Reproduce each line exactly.
----- Data for this task
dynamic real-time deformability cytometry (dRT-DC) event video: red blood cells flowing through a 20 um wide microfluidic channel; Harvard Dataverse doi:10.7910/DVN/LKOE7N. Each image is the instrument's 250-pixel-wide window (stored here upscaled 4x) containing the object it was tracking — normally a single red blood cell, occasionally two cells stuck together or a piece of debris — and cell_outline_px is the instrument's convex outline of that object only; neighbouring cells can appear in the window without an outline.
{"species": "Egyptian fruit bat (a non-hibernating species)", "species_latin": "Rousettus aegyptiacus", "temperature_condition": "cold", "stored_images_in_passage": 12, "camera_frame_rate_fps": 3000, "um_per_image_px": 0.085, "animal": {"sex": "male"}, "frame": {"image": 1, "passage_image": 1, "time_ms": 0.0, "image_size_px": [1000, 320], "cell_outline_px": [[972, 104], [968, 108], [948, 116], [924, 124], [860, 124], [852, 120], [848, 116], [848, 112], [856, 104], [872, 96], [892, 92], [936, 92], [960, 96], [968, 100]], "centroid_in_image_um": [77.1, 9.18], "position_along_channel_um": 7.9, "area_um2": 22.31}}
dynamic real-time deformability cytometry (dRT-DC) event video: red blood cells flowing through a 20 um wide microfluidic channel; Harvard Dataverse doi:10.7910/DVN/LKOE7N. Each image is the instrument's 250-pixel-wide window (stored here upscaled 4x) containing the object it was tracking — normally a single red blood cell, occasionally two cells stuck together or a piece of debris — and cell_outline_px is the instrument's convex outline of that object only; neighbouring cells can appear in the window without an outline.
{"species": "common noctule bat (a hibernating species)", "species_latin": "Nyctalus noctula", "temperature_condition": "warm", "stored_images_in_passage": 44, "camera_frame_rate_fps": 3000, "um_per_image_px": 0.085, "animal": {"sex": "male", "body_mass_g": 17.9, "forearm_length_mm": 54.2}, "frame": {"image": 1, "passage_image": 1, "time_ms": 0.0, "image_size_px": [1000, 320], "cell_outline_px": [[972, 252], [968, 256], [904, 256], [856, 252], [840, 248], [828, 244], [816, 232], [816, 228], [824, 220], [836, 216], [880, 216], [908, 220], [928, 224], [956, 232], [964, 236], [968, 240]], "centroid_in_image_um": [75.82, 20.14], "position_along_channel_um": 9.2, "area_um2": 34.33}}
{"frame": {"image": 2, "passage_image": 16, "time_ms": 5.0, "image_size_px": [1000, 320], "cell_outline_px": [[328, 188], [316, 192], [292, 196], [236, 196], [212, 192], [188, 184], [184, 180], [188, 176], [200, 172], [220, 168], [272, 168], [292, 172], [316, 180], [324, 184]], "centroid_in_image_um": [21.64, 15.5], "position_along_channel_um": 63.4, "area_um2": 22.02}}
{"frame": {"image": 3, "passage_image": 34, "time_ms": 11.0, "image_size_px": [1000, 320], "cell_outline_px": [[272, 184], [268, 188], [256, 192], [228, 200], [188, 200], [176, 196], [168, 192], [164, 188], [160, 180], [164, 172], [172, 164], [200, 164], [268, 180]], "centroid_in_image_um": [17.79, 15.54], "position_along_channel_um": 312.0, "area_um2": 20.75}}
----------
◆ The completed task:
dynamic real-time deformability cytometry (dRT-DC) event video: red blood cells flowing through a 20 um wide microfluidic channel; Harvard Dataverse doi:10.7910/DVN/LKOE7N. Each image is the instrument's 250-pixel-wide window (stored here upscaled 4x) containing the object it was tracking — normally a single red blood cell, occasionally two cells stuck together or a piece of debris — and cell_outline_px is the instrument's convex outline of that object only; neighbouring cells can appear in the window without an outline.
{"species": "Egyptian fruit bat (a non-hibernating species)", "species_latin": "Rousettus aegyptiacus", "temperature_condition": "cold", "stored_images_in_passage": 12, "camera_frame_rate_fps": 3000, "um_per_image_px": 0.085, "animal": {"sex": "male"}, "frame": {"image": 1, "passage_image": 1, "time_ms": 0.0, "image_size_px": [1000, 320], "cell_outline_px": [[972, 104], [968, 108], [948, 116], [924, 124], [860, 124], [852, 120], [848, 116], [848, 112], [856, 104], [872, 96], [892, 92], [936, 92], [960, 96], [968, 100]], "centroid_in_image_um": [77.1, 9.18], "position_along_channel_um": 7.9, "area_um2": 22.31}}
dynamic real-time deformability cytometry (dRT-DC) event video: red blood cells flowing through a 20 um wide microfluidic channel; Harvard Dataverse doi:10.7910/DVN/LKOE7N. Each image is the instrument's 250-pixel-wide window (stored here upscaled 4x) containing the object it was tracking — normally a single red blood cell, occasionally two cells stuck together or a piece of debris — and cell_outline_px is the instrument's convex outline of that object only; neighbouring cells can appear in the window without an outline.
{"species": "common noctule bat (a hibernating species)", "species_latin": "Nyctalus noctula", "temperature_condition": "warm", "stored_images_in_passage": 44, "camera_frame_rate_fps": 3000, "um_per_image_px": 0.085, "animal": {"sex": "male", "body_mass_g": 17.9, "forearm_length_mm": 54.2}, "frame": {"image": 1, "passage_image": 1, "time_ms": 0.0, "image_size_px": [1000, 320], "cell_outline_px": [[972, 252], [968, 256], [904, 256], [856, 252], [840, 248], [828, 244], [816, 232], [816, 228], [824, 220], [836, 216], [880, 216], [908, 220], [928, 224], [956, 232], [964, 236], [968, 240]], "centroid_in_image_um": [75.82, 20.14], "position_along_channel_um": 9.2, "area_um2": 34.33}}
{"frame": {"image": 2, "passage_image": 16, "time_ms": 5.0, "image_size_px": [1000, 320], "cell_outline_px": [[328, 188], [316, 192], [292, 196], [236, 196], [212, 192], [188, 184], [184, 180], [188, 176], [200, 172], [220, 168], [272, 168], [292, 172], [316, 180], [324, 184]], "centroid_in_image_um": [21.64, 15.5], "position_along_channel_um": 63.4, "area_um2": 22.02}}
{"frame": {"image": 3, "passage_image": 34, "time_ms": 11.0, "image_size_px": [1000, 320], "cell_outline_px": [[272, 184], [268, 188], [256, 192], [228, 200], [188, 200], [176, 196], [168, 192], [164, 188], [160, 180], [164, 172], [172, 164], [200, 164], [268, 180]], "centroid_in_image_um": [17.79, 15.54], "position_along_channel_um": 312.0, "area_um2": 20.75}}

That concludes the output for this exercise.